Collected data
+---+

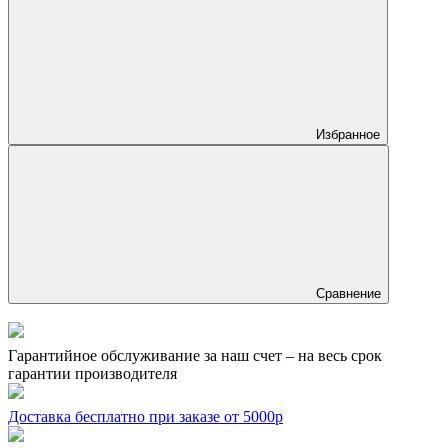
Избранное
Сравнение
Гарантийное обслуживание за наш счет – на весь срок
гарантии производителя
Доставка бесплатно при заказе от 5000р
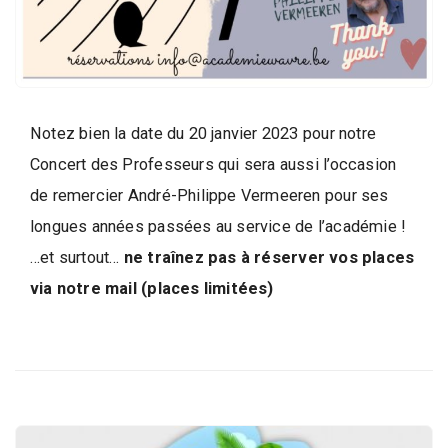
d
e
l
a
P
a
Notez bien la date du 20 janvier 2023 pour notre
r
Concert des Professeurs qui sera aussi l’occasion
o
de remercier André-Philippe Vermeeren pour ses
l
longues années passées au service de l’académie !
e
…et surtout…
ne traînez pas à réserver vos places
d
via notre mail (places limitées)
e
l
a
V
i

+---+

● Task prompt: From the data above, pick out each line containing "places" and copy it.

● Problem solution:
ne traînez pas à réserver vos places
via notre mail (places limitées)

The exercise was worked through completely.